Highly-followed twitterers are the modern icons of influencers. Twenty years back, these sorts of opinion leaders were bar tenders, doctors or celebrities. Political spin-doctors elaborated strategies to bring them on the same page : their audience and credibility were proven to be effective in gathering votes.
“Market opinion leaders” influencers have become a key target for corporate marketing departments : if the company is able to catch their interest, they spread the (good) word to their audience, bringing credibility and notoriety for your offer. They can even generate leads i.e. interest in potential next-to-be clients.
To my opinion, these sorts of influencers concern marketing, not sales. Sales have a mission : find new prospects, convert potential leads (raised by marketing), dry the ink on new contracts, secure their presence in client accounts, expand the revenues in existing client accounts.
One taskforce, one mission.
That leads us to a second category of influencers : the corporate influencers, or insiders.
Corporate influencers are sales targets in a (more) pragmatic approach : to dry the ink on a contract or to secure a client.
The definition of the influencer in this way would be : an opinion leader in corporate decisions, someone on the sideway of the obvious chain of command. On the sideway, yes, but with a real power on the decision makers.
Corporate Influencers can either be a powerful project manager (lower on the chain of command) or someone who has the power to block a sales process (a purchase manager or a leading operational manager hardly concerned by the product you push up).

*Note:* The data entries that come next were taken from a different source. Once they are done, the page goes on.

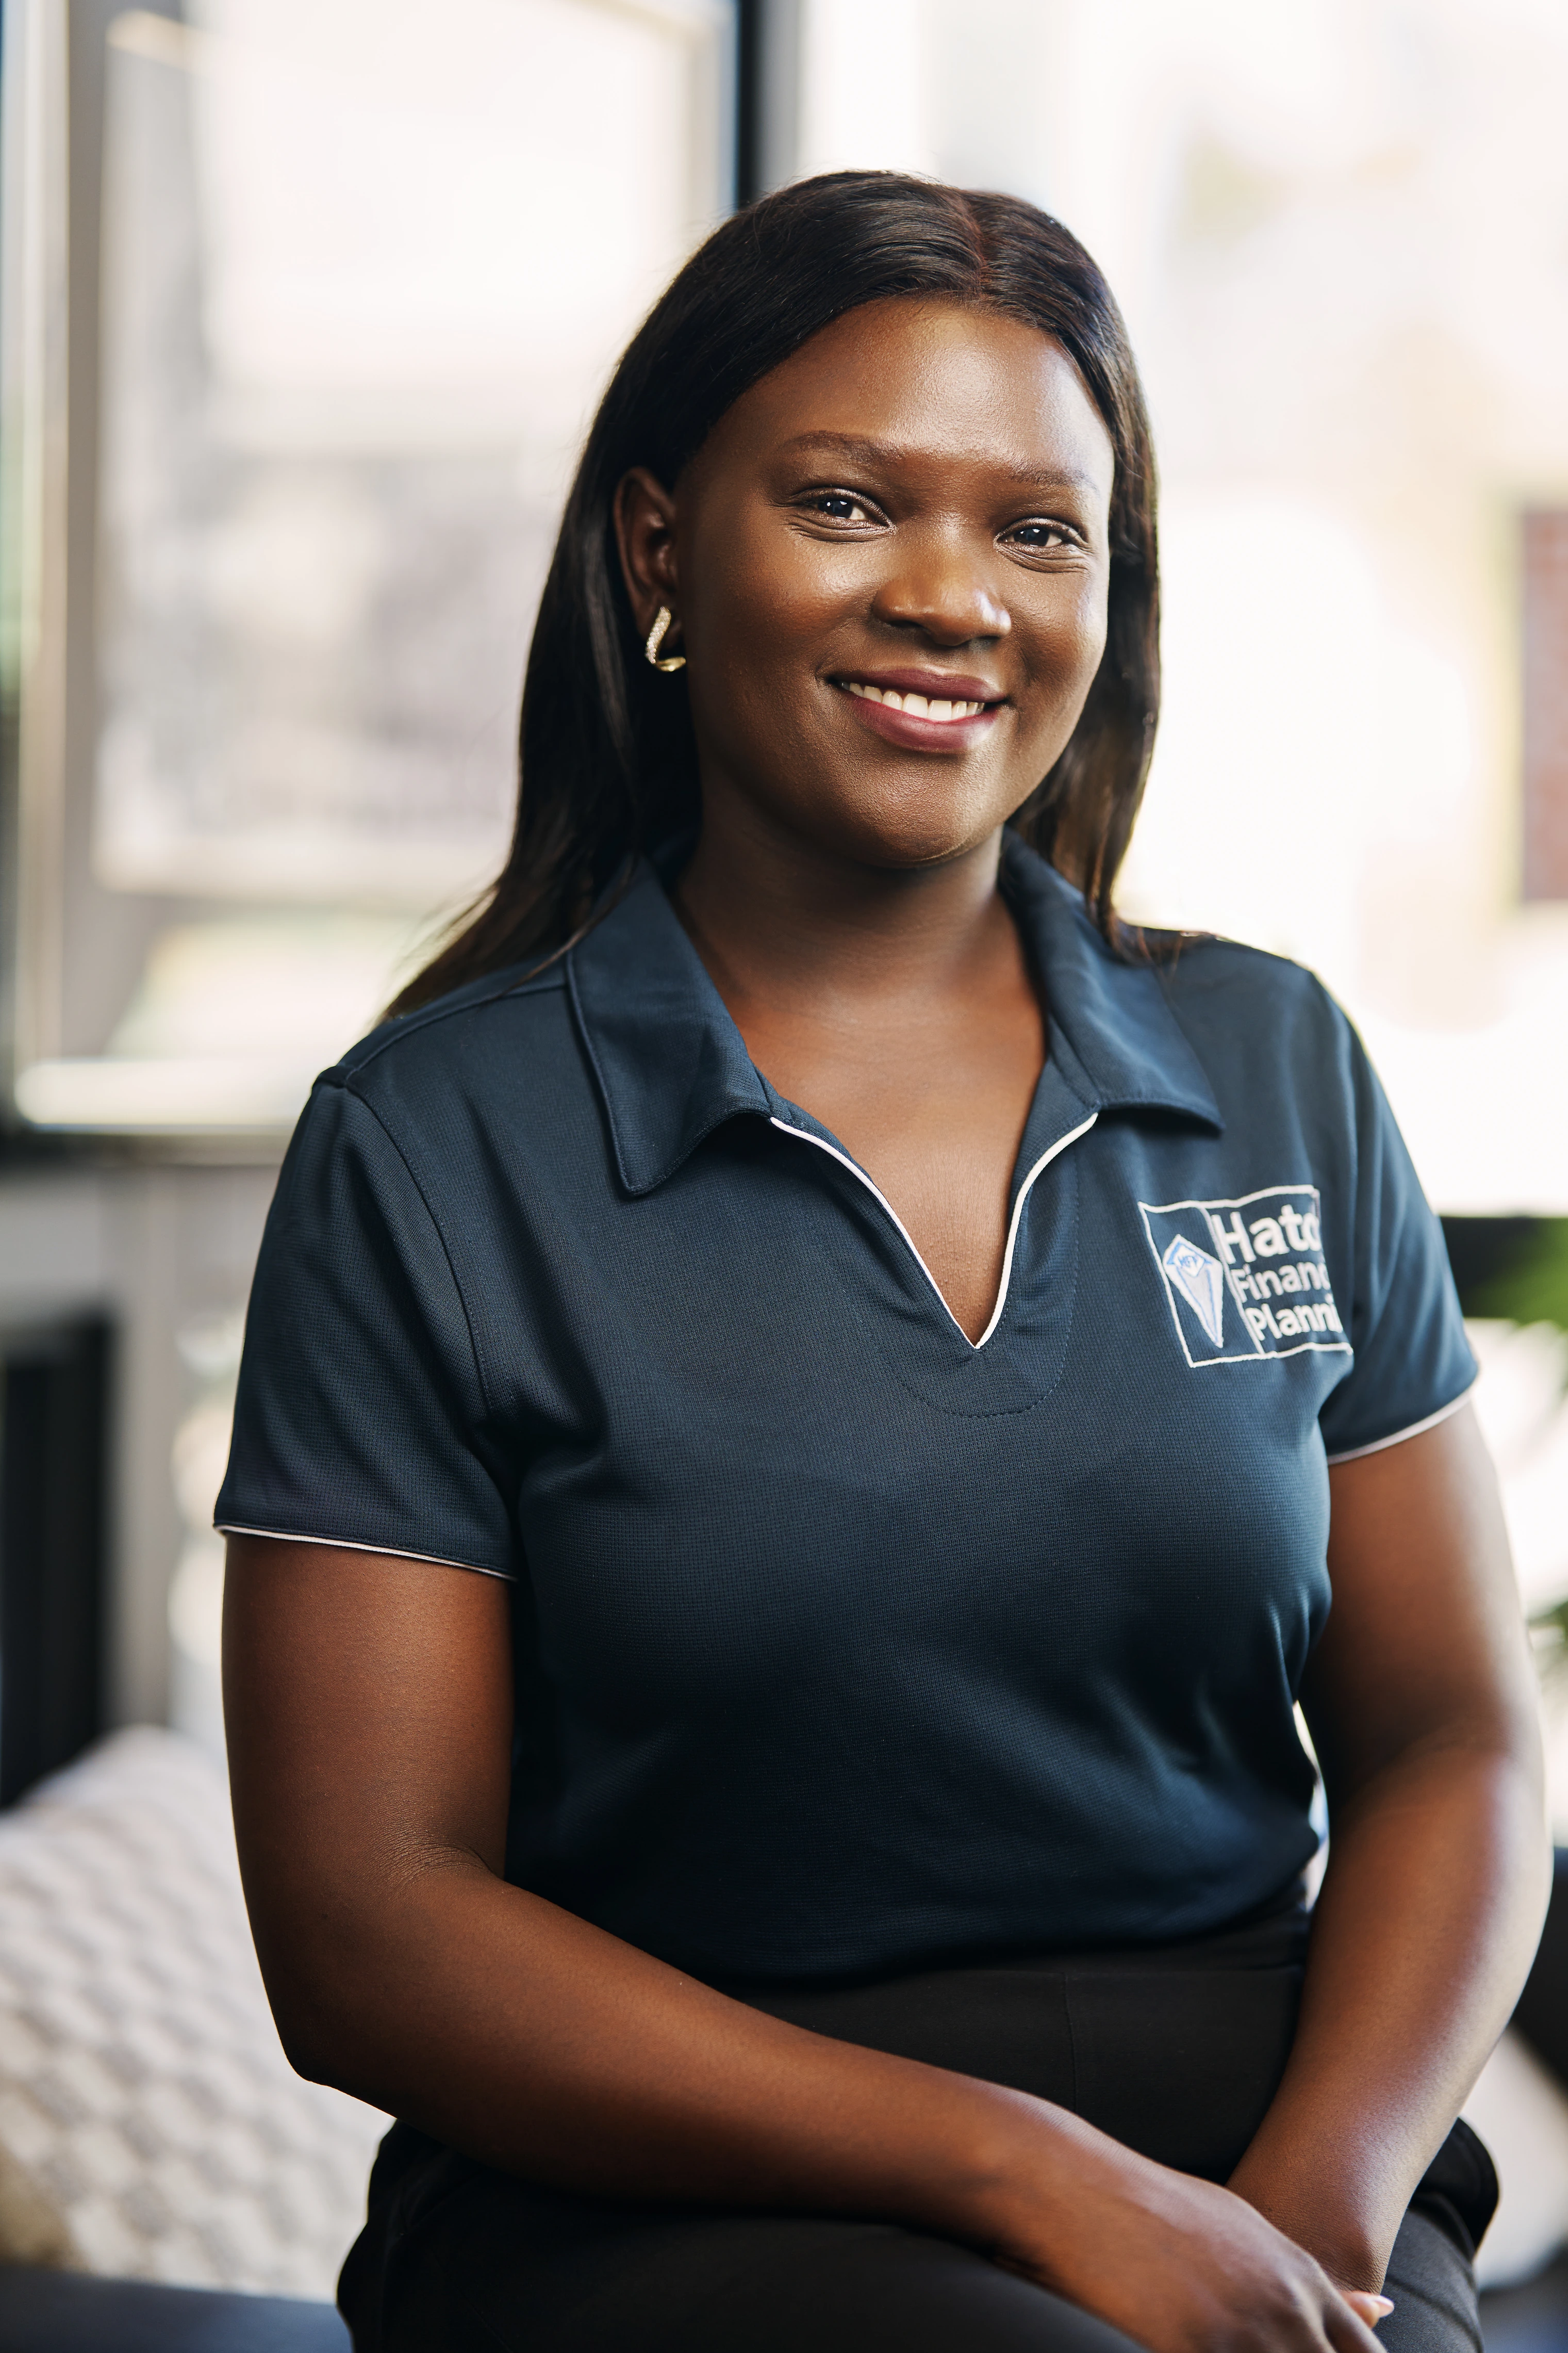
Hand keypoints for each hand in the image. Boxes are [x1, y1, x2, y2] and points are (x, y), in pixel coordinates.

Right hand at [962, 2107, 1389, 2352]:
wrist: (1074, 2181)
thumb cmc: (1155, 2205)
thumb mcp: (1249, 2233)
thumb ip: (1314, 2280)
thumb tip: (1382, 2308)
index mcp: (1299, 2280)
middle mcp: (1281, 2309)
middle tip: (1244, 2348)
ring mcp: (1238, 2335)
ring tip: (1214, 2347)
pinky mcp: (1189, 2351)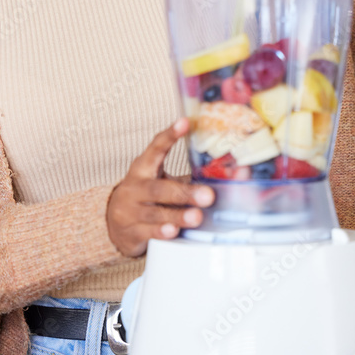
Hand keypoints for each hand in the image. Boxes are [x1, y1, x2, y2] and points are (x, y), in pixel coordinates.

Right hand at [106, 117, 214, 256]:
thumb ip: (192, 179)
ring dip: (177, 214)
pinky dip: (161, 231)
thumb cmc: (147, 197)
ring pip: (155, 212)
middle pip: (159, 188)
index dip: (169, 136)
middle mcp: (135, 187)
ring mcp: (130, 210)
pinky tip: (172, 231)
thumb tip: (238, 173)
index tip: (185, 123)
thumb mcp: (164, 182)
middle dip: (184, 192)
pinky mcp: (131, 231)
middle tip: (208, 195)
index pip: (156, 148)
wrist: (115, 223)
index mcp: (143, 168)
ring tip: (196, 216)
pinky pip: (147, 231)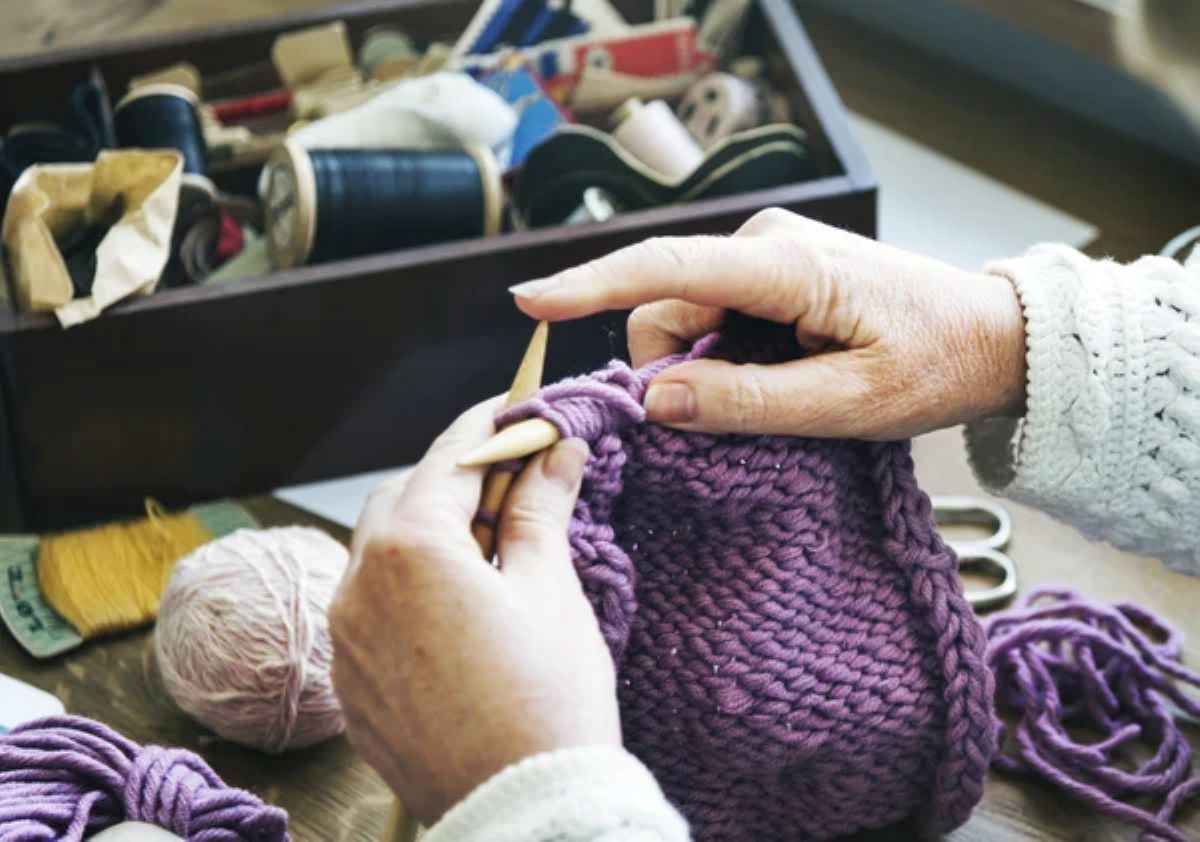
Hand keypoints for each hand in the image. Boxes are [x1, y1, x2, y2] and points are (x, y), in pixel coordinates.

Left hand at [330, 399, 619, 823]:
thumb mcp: (550, 589)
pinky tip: (461, 604)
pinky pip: (371, 607)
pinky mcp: (349, 681)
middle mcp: (358, 585)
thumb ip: (540, 510)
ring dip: (430, 534)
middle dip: (457, 482)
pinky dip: (410, 586)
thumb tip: (556, 451)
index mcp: (410, 550)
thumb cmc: (547, 700)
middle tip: (517, 482)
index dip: (491, 427)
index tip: (520, 409)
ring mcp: (345, 638)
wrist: (522, 810)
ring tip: (494, 548)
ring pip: (380, 552)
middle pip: (405, 500)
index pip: (450, 459)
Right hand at [510, 209, 1026, 439]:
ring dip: (704, 368)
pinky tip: (772, 379)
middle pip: (667, 307)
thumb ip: (748, 402)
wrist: (994, 338)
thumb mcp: (848, 405)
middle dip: (673, 369)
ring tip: (776, 398)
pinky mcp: (773, 271)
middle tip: (727, 421)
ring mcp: (769, 253)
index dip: (592, 286)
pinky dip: (722, 356)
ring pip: (687, 316)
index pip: (667, 269)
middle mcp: (766, 243)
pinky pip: (715, 315)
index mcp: (786, 265)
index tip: (528, 301)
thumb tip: (656, 400)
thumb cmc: (935, 365)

Influencers are usually difficult to identify and difficult to manage (as they can have a good impact as well as an annoyance power).
Finally, I would say that influencers are not key for any situation. It depends on the business criticality of your offering, on the transversal business impact of your product, on the overall cost of your solution, or on the number of supporters in the direct chain of command you already know. Corporate influencers are great in competitive RFP (obscure decision processes with no ability to talk to the right decision makers), to sign a new prospect (first-time act is sometimes painful) or when you are challenged by a competitor.
From the brilliant sales people I met during the last years, I would say that most of them already use corporate influencers without digesting any theory on the subject. Salesmen usually look for influencers in despair when the storm comes by : when their client becomes unhappy with the service, considers calling for competitors or when a big new project involves a complex chain of decision makers with no real supporter for the salesman.
But there is no miracle in desperate situations. When you identify that signing requires the approval of more than 2 persons, invest in corporate influencers.
If you have zero intelligence to find them out, walk around, ask questions, show interest in corporate people on the sideway. If you meet the 3 or 4 people closest to the “official” decision maker, you’ll probably meet one good influencer. At this point, you can’t pitch your product, no. Remember, he’s not on the direct chain of command and has probably lots of other suppliers to meet. Be smarter, create confidence and empathy. Once he witnesses interest in your person, he will try to help you achieve your objectives.
I didn’t find any influencer for the Tunisian weather. So that just doesn’t always work.